* _Material to process_
- Opening Delimiter -

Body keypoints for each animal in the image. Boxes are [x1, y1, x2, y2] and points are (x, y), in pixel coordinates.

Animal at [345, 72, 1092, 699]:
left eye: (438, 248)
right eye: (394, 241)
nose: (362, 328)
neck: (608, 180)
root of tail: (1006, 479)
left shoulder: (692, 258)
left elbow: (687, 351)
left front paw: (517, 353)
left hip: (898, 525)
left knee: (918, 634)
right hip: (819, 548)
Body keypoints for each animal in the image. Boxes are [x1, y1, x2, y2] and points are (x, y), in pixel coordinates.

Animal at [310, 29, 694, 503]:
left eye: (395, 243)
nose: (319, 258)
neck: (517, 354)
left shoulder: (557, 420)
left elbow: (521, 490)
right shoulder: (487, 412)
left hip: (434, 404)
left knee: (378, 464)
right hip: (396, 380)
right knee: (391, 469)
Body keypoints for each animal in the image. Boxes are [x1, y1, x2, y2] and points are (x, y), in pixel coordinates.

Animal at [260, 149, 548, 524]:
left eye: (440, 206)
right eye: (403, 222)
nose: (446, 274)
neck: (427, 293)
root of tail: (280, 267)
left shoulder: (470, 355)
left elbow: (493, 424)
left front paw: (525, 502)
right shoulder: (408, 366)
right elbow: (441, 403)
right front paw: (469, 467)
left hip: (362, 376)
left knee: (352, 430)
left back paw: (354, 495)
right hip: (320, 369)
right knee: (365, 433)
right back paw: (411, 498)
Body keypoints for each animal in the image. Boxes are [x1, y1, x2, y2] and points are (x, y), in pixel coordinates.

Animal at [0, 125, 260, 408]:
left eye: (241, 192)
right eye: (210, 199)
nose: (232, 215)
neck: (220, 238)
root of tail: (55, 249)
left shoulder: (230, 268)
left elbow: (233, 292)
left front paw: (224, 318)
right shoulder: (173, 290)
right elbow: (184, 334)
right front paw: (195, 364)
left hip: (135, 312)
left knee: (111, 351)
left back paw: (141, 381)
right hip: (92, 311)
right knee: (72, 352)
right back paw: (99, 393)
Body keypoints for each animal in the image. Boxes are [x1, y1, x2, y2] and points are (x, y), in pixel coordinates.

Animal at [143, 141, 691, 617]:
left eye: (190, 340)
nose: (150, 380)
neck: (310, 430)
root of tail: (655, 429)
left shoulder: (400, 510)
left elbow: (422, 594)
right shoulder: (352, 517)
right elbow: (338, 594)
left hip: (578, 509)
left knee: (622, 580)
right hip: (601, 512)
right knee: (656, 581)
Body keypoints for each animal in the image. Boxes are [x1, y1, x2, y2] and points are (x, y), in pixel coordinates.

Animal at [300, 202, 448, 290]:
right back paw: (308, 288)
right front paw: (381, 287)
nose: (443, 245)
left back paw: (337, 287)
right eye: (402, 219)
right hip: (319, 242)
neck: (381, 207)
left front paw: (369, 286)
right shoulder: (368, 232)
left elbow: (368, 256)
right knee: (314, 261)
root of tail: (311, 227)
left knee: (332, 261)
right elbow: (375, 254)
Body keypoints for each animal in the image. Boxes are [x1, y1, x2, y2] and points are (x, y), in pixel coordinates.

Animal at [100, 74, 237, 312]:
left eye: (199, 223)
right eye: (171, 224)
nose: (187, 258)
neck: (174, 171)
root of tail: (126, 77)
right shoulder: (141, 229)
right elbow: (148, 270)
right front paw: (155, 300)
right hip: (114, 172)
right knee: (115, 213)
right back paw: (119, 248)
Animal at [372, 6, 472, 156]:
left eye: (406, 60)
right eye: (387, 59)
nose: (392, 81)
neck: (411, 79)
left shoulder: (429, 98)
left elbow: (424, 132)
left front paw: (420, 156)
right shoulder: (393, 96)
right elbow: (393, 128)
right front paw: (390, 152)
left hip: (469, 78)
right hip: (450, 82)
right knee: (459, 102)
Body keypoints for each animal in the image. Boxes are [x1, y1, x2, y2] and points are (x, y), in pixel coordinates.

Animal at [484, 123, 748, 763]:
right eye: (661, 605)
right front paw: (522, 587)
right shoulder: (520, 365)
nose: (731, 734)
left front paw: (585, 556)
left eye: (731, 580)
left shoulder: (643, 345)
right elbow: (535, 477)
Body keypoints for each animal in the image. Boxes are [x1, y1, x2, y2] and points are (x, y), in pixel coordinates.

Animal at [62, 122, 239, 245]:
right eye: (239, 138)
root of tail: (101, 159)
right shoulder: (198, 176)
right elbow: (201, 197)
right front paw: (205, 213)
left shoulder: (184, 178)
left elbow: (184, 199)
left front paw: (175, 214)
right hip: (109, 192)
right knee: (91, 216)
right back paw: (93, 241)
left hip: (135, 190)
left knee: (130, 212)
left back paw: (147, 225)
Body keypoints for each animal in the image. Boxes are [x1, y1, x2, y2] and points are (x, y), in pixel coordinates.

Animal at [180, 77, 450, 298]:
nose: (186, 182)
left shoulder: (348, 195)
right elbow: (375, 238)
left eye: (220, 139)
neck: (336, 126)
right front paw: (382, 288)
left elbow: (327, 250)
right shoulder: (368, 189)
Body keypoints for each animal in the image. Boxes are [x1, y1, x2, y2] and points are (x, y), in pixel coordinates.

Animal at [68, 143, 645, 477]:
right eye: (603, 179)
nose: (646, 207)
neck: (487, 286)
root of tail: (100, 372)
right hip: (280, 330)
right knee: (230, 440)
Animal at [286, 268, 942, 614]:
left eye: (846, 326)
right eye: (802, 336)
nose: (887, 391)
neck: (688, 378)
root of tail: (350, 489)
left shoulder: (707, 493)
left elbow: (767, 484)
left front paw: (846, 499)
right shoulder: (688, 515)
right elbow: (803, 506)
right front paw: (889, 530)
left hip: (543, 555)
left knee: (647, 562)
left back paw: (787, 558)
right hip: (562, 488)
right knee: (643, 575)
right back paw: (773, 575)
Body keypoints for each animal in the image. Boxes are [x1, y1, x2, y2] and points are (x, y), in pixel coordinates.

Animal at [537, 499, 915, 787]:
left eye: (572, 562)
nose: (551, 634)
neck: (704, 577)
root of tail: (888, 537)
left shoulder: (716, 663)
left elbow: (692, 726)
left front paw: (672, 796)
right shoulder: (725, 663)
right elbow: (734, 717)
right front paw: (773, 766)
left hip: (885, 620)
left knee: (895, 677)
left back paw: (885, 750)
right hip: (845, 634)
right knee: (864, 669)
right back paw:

- Closing Delimiter -

* _What the task requires_
Return all the lines shown above, precisely as they stand.

* _Response area_
Body keypoints for each animal in the image. Boxes are [x1, y1, x2, y2] and points are (x, y), in pixel coordinates.

Animal at [345, 72, 1092, 699]:
left eye: (438, 248)
right eye: (394, 241)
nose: (362, 328)
neck: (608, 180)
root of tail: (1006, 479)
left shoulder: (692, 258)
left elbow: (687, 351)
left front paw: (517, 353)
left hip: (898, 525)
left knee: (918, 634)
right hip: (819, 548)
Body keypoints for each animal in the image. Boxes are [x1, y1, x2, y2] and points are (x, y), in pixel coordinates.

Animal at [310, 29, 694, 503]:
left eye: (395, 243)
nose: (319, 258)
neck: (517, 354)
left shoulder: (557, 420)
left elbow: (521, 490)
right shoulder: (487, 412)
left hip: (434, 404)
left knee: (378, 464)
right hip: (396, 380)
right knee: (391, 469)
Body keypoints for each animal in the image. Boxes are [x1, y1, x2, y2] and points are (x, y), in pixel coordinates.

Animal at [260, 149, 548, 524]:
left eye: (440, 206)
right eye: (403, 222)
nose: (446, 274)
neck: (427, 293)
root of tail: (280, 267)
left shoulder: (470, 355)
left elbow: (493, 424)
left front paw: (525, 502)
right shoulder: (408, 366)
right elbow: (441, 403)
right front paw: (469, 467)
left hip: (362, 376)
left knee: (352, 430)
left back paw: (354, 495)
right hip: (320, 369)
right knee: (365, 433)
right back paw: (411, 498)
Body keypoints for each animal in the image. Boxes are [x1, y1, x2, y2] and points are (x, y), in pixel coordinates.

Animal at [0, 125, 260, 408]:
left eye: (241, 192)
right eye: (210, 199)
nose: (232, 215)
neck: (220, 238)
root of tail: (55, 249)
left shoulder: (230, 268)
left elbow: (233, 292)
left front paw: (224, 318)
right shoulder: (173, 290)
right elbow: (184, 334)
right front paw: (195, 364)
left hip: (135, 312)
left knee: (111, 351)
left back paw: (141, 381)
right hip: (92, 311)
right knee: (72, 352)
right back paw: (99, 393)
Body keypoints for each animal in the image. Boxes are [x1, y1, x2, y2] and points are (x, y), in pixel coordinates.

Animal at [143, 141, 691, 617]:
left eye: (190, 340)
nose: (150, 380)
neck: (310, 430)
root of tail: (655, 429)
left shoulder: (400, 510)
left elbow: (422, 594)
right shoulder: (352, 517)
right elbow: (338, 594)
left hip: (578, 509)
left knee: (622, 580)
right hip: (601, 512)
right knee: (656, 581)
Body keypoints for each animal in the image. Boxes are [x1, y1, x2, y2] and points are (x, y), in pixel coordinates.

Animal at [300, 202, 448, 290]:
right back paw: (308, 288)
right front paw: (381, 287)
nose: (443, 245)
left back paw: (337, 287)
right eye: (402, 219)
right hip: (319, 242)
neck: (381, 207)
left front paw: (369, 286)
right shoulder: (368, 232)
left elbow: (368, 256)
right knee: (314, 261)
root of tail: (311, 227)
left knee: (332, 261)
right elbow: (375, 254)
Body keypoints for each animal in the image. Boxes are [x1, y1, x2, y2] and points are (x, y), in pixel coordinates.

Animal at [100, 74, 237, 312]:
left eye: (199, 223)
right eye: (171, 224)
nose: (187, 258)
neck: (174, 171)
root of tail: (126, 77)
right shoulder: (141, 229)
right elbow: (148, 270)
right front paw: (155, 300)
right hip: (114, 172)
right knee: (115, 213)
right back paw: (119, 248)
Animal at [372, 6, 472, 156]:
left eye: (406, 60)
right eye: (387, 59)
nose: (392, 81)
neck: (411, 79)
left shoulder: (429, 98)
left elbow: (424, 132)
left front paw: (420, 156)
right shoulder: (393, 96)
right elbow: (393, 128)
right front paw: (390, 152)
left hip: (469, 78)
right hip: (450, 82)
right knee: (459, 102)
Body keypoints for each animal in the image. Boxes are [x1, y1, x2, y2] and points are (x, y), in pixel coordinates.

Animal at [484, 123, 748, 763]:
right eye: (661, 605)
right front paw: (522, 587)
right shoulder: (520, 365)
nose: (731, 734)
left front paw: (585, 556)
left eye: (731, 580)
left shoulder: (643, 345)
right elbow: (535, 477)
Body keypoints for each animal in the image. Boxes are [x1, y1, x2, y2] and points are (x, y), in pixel coordinates.

Animal at [62, 122, 239, 245]:
right eye: (239, 138)
root of tail: (101, 159)
right shoulder: (198, 176)
right elbow: (201, 197)
right front paw: (205, 213)
left shoulder: (184, 178)
left elbow: (184, 199)
left front paw: (175, 214)
right hip: (109, 192)
right knee: (91, 216)
right back paw: (93, 241)
left hip: (135, 190)
left knee: (130, 212)
left back paw: (147, 225)
Body keypoints for each animal in the image. Boxes are [x1, y1, x2, y2] and points are (x, y), in pixel coordinates.

Animal at [180, 77, 450, 298]:
nose: (186, 182)
left shoulder: (348, 195)
right elbow: (375, 238)
left eye: (220, 139)
neck: (336, 126)
right front paw: (382, 288)
left elbow: (327, 250)
right shoulder: (368, 189)
Body keypoints for each animal in the image. Boxes are [x1, y1, x2, y2] and points are (x, y), in pixel coordinates.

Animal at [68, 143, 645, 477]:
right eye: (603, 179)
nose: (646, 207)
neck: (487, 286)
root of tail: (100, 372)
right hip: (280, 330)
right knee: (230, 440)
Animal at [286, 268, 942, 614]:
left eye: (846, 326)
right eye: (802, 336)
nose: (887, 391)
neck: (688, 378)
root of tail: (350, 489)
left shoulder: (707, 493)
left elbow: (767, 484)
left front paw: (846, 499)
right shoulder: (688, 515)
right elbow: (803, 506)
right front paw: (889, 530)
left hip: (543, 555)
left knee: (647, 562)
left back paw: (787, 558)
right hip: (562, 488)
right knee: (643, 575)
right back paw: (773, 575)
Body keypoints for each animal in the image. Boxes are [x1, y1, x2, y2] and points are (x, y), in pixel coordinates.

Animal at [537, 499, 915, 787]:
left eye: (572, 562)
nose: (551, 634)
neck: (704, 577)
root of tail: (888, 537)
left shoulder: (716, 663)
left elbow: (692, 726)
left front paw: (672, 796)
right shoulder: (725, 663)
right elbow: (734, 717)
right front paw: (773, 766)
left hip: (885, 620)
left knee: (895, 677)
left back paw: (885, 750)
right hip: (845, 634)
right knee: (864, 669)
right back paw:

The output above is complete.